WHAT TO DO
Reproduce every one of the following items verbatim, line for line.

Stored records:
╭──

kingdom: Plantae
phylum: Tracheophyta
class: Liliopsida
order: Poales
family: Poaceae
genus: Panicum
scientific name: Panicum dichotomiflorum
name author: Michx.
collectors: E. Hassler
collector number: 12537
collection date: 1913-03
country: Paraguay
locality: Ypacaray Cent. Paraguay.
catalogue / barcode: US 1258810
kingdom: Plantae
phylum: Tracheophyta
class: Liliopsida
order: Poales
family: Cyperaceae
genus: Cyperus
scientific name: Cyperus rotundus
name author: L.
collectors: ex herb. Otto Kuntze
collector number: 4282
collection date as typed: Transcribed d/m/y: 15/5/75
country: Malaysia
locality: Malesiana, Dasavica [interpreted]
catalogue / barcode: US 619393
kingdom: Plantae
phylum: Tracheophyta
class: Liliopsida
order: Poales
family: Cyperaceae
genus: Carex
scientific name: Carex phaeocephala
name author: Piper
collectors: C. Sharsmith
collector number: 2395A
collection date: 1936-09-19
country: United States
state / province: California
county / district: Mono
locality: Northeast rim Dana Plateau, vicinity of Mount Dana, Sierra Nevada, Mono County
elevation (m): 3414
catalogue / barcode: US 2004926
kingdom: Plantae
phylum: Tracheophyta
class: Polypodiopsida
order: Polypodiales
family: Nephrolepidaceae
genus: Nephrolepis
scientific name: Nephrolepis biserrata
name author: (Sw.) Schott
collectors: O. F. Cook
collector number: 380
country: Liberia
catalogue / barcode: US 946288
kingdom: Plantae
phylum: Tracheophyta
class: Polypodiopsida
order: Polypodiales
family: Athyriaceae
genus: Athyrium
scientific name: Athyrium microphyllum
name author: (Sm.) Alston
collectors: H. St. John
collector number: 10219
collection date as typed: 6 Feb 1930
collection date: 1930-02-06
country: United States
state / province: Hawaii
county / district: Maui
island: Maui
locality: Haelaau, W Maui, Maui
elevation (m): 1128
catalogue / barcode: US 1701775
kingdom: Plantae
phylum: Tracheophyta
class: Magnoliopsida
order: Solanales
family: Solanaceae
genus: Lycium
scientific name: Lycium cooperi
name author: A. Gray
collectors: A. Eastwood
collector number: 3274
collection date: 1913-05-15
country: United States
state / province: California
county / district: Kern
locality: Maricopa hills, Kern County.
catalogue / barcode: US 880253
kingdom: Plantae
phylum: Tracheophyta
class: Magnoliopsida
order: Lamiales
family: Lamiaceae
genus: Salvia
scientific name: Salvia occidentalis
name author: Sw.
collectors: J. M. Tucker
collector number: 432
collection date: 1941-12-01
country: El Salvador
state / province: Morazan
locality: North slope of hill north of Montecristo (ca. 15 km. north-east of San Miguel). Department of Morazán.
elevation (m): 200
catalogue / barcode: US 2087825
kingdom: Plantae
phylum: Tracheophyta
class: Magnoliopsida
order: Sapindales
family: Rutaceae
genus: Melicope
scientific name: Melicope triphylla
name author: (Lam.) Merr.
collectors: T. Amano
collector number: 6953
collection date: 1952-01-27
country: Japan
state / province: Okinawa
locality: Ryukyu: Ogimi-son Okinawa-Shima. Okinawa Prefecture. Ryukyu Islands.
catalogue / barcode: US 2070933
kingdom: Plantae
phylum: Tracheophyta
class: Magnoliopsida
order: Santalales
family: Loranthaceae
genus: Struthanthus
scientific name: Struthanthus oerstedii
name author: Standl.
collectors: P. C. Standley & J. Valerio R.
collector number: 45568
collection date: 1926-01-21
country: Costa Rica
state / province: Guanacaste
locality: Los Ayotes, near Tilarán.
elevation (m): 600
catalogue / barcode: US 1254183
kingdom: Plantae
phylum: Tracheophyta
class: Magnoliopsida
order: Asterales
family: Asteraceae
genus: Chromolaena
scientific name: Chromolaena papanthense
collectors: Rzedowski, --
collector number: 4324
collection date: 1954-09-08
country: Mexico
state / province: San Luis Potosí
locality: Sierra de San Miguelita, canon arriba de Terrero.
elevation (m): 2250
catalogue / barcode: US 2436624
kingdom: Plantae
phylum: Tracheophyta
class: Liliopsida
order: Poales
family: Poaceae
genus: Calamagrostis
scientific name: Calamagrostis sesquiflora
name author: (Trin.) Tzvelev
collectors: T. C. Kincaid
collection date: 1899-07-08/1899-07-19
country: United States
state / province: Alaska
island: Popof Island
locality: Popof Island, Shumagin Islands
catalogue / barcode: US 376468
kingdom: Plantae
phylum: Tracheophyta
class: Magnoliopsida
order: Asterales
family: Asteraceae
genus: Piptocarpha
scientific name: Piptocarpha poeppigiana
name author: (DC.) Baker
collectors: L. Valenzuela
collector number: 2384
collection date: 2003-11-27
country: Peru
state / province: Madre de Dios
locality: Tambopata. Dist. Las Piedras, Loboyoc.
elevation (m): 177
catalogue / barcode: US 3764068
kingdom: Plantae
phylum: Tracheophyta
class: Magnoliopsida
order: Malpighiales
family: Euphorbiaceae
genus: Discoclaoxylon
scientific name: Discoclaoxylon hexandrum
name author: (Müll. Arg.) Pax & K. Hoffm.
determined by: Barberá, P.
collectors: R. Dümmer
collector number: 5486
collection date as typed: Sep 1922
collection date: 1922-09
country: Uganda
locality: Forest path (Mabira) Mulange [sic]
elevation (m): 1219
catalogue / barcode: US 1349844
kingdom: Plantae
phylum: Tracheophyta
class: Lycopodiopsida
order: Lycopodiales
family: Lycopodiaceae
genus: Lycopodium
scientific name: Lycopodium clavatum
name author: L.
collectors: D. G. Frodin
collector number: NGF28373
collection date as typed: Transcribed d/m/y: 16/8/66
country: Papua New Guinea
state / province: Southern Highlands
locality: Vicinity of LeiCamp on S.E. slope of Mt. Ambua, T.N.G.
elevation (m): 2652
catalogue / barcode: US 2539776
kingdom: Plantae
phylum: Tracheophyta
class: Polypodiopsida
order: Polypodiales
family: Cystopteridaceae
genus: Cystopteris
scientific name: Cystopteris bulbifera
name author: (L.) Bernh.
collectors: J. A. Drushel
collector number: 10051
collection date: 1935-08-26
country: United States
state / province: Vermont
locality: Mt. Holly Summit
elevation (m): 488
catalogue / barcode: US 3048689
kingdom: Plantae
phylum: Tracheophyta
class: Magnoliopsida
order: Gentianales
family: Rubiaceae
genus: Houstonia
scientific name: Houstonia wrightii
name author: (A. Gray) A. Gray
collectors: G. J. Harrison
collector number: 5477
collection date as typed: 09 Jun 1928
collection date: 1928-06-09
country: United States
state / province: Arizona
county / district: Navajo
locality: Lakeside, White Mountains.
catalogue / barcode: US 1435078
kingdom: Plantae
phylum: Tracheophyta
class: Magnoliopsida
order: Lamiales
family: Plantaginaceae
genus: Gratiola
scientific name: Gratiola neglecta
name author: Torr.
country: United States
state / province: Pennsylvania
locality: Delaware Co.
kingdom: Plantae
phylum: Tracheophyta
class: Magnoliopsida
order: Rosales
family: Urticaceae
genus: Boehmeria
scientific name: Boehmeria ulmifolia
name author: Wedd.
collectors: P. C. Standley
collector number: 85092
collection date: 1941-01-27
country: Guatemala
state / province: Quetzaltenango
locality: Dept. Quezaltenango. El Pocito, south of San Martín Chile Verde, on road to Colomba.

╰──

ANSWER TO THIS TASK
kingdom: Plantae
phylum: Tracheophyta
class: Liliopsida
order: Poales
family: Poaceae
genus: Panicum
scientific name: Panicum dichotomiflorum
name author: Michx.
collectors: E. Hassler
collector number: 12537
collection date: 1913-03
country: Paraguay
locality: Ypacaray Cent. Paraguay.
catalogue / barcode: US 1258810
kingdom: Plantae
phylum: Tracheophyta
class: Liliopsida
order: Poales
family: Cyperaceae
genus: Cyperus
scientific name: Cyperus rotundus
name author: L.
collectors: ex herb. Otto Kuntze
collector number: 4282
collection date as typed: Transcribed d/m/y: 15/5/75
country: Malaysia
locality: Malesiana, Dasavica [interpreted]
catalogue / barcode: US 619393
kingdom: Plantae
phylum: Tracheophyta
class: Liliopsida
order: Poales
family: Cyperaceae
genus: Carex
scientific name: Carex phaeocephala
name author: Piper
collectors: C. Sharsmith
collector number: 2395A
collection date: 1936-09-19
country: United States
state / province: California
county / district: Mono
locality: Northeast rim Dana Plateau, vicinity of Mount Dana, Sierra Nevada, Mono County
elevation (m): 3414
catalogue / barcode: US 2004926
kingdom: Plantae
phylum: Tracheophyta
class: Polypodiopsida
order: Polypodiales
family: Nephrolepidaceae
genus: Nephrolepis
scientific name: Nephrolepis biserrata
name author: (Sw.) Schott
collectors: O. F. Cook
collector number: 380
country: Liberia
catalogue / barcode: US 946288
kingdom: Plantae
phylum: Tracheophyta
class: Polypodiopsida
order: Polypodiales
family: Athyriaceae
genus: Athyrium
scientific name: Athyrium microphyllum
name author: (Sm.) Alston
collectors: H. St. John
collector number: 10219
collection date as typed: 6 Feb 1930
collection date: 1930-02-06
country: United States
state / province: Hawaii
county / district: Maui
island: Maui
locality: Haelaau, W Maui, Maui
elevation (m): 1128
catalogue / barcode: US 1701775
kingdom: Plantae
phylum: Tracheophyta
class: Magnoliopsida
order: Solanales
family: Solanaceae
genus: Lycium
scientific name: Lycium cooperi
name author: A. Gray
collectors: A. Eastwood
collector number: 3274
collection date: 1913-05-15
country: United States
state / province: California
county / district: Kern
locality: Maricopa hills, Kern County.
catalogue / barcode: US 880253
kingdom: Plantae
phylum: Tracheophyta
class: Magnoliopsida
order: Lamiales
family: Lamiaceae
genus: Salvia
scientific name: Salvia occidentalis
name author: Sw.
collectors: J. M. Tucker
collector number: 432
collection date: 1941-12-01
country: El Salvador
state / province: Morazan
locality: North slope of hill north of Montecristo (ca. 15 km. north-east of San Miguel). Department of Morazán.
elevation (m): 200
catalogue / barcode: US 2087825
kingdom: Plantae
phylum: Tracheophyta
class: Magnoliopsida
order: Sapindales
family: Rutaceae
genus: Melicope
scientific name: Melicope triphylla
name author: (Lam.) Merr.
collectors: T. Amano
collector number: 6953
collection date: 1952-01-27
country: Japan
state / province: Okinawa
locality: Ryukyu: Ogimi-son Okinawa-Shima. Okinawa Prefecture. Ryukyu Islands.
catalogue / barcode: US 2070933
kingdom: Plantae
phylum: Tracheophyta
class: Magnoliopsida
order: Santalales
family: Loranthaceae
genus: Struthanthus
scientific name: Struthanthus oerstedii
name author: Standl.
collectors: P. C. Standley & J. Valerio R.
collector number: 45568
collection date: 1926-01-21
country: Costa Rica
state / province: Guanacaste
locality: Los Ayotes, near Tilarán.
elevation (m): 600
catalogue / barcode: US 1254183
kingdom: Plantae
phylum: Tracheophyta
class: Magnoliopsida
order: Asterales
family: Asteraceae
genus: Chromolaena
scientific name: Chromolaena papanthense
collectors: Rzedowski, --
collector number: 4324
collection date: 1954-09-08
country: Mexico
state / province: San Luis Potosí
locality: Sierra de San Miguelita, canon arriba de Terrero.
elevation (m): 2250
catalogue / barcode: US 2436624
kingdom: Plantae
phylum: Tracheophyta
class: Liliopsida
order: Poales
family: Poaceae
genus: Calamagrostis
scientific name: Calamagrostis sesquiflora
name author: (Trin.) Tzvelev
collectors: T. C. Kincaid
collection date: 1899-07-08/1899-07-19
country: United States
state / province: Alaska
island: Popof Island
locality: Popof Island, Shumagin Islands
catalogue / barcode: US 376468
kingdom: Plantae
phylum: Tracheophyta
class: Magnoliopsida
order: Asterales
family: Asteraceae
genus: Piptocarpha
scientific name: Piptocarpha poeppigiana
name author: (DC.) Baker
collectors: L. Valenzuela
collector number: 2384
collection date: 2003-11-27
country: Peru
state / province: Madre de Dios
locality: Tambopata. Dist. Las Piedras, Loboyoc.
elevation (m): 177
catalogue / barcode: US 3764068
kingdom: Plantae
phylum: Tracheophyta
class: Magnoliopsida
order: Malpighiales
family: Euphorbiaceae
genus: Discoclaoxylon
scientific name: Discoclaoxylon hexandrum
name author: (Müll. Arg.) Pax & K. Hoffm.
determined by: Barberá, P.
collectors: R. Dümmer
collector number: 5486
collection date as typed: Sep 1922
collection date: 1922-09
country: Uganda
locality: Forest path (Mabira) Mulange [sic]
elevation (m): 1219
catalogue / barcode: US 1349844
kingdom: Plantae
phylum: Tracheophyta
class: Lycopodiopsida
order: Lycopodiales
family: Lycopodiaceae
genus: Lycopodium
scientific name: Lycopodium clavatum
name author: L.
collectors: D. G. Frodin
collector number: NGF28373
collection date as typed: Transcribed d/m/y: 16/8/66
country: Papua New Guinea
state / province: Southern Highlands
locality: Vicinity of LeiCamp on S.E. slope of Mt. Ambua, T.N.G.
elevation (m): 2652
catalogue / barcode: US 2539776
kingdom: Plantae
phylum: Tracheophyta
class: Polypodiopsida
order: Polypodiales
family: Cystopteridaceae
genus: Cystopteris
scientific name: Cystopteris bulbifera
name author: (L.) Bernh.
collectors: J. A. Drushel
collector number: 10051
collection date: 1935-08-26
country: United States
state / province: Vermont
locality: Mt. Holly Summit
elevation (m): 488
catalogue / barcode: US 3048689
kingdom: Plantae
phylum: Tracheophyta
class: Magnoliopsida
order: Gentianales
family: Rubiaceae
genus: Houstonia
scientific name: Houstonia wrightii
name author: (A. Gray) A. Gray
collectors: G. J. Harrison
collector number: 5477
collection date as typed: 09 Jun 1928
collection date: 1928-06-09
country: United States
state / province: Arizona
county / district: Navajo
locality: Lakeside, White Mountains.
catalogue / barcode: US 1435078
kingdom: Plantae
phylum: Tracheophyta
class: Magnoliopsida
order: Lamiales
family: Plantaginaceae
genus: Gratiola
scientific name: Gratiola neglecta
name author: Torr.
country: United States
state / province: Pennsylvania
locality: Delaware Co.
kingdom: Plantae
phylum: Tracheophyta
class: Magnoliopsida
order: Rosales
family: Urticaceae
genus: Boehmeria
scientific name: Boehmeria ulmifolia
name author: Wedd.
collectors: P. C. Standley
collector number: 85092
collection date: 1941-01-27
country: Guatemala
state / province: Quetzaltenango
locality: Dept. Quezaltenango. El Pocito, south of San Martín Chile Verde, on road to Colomba.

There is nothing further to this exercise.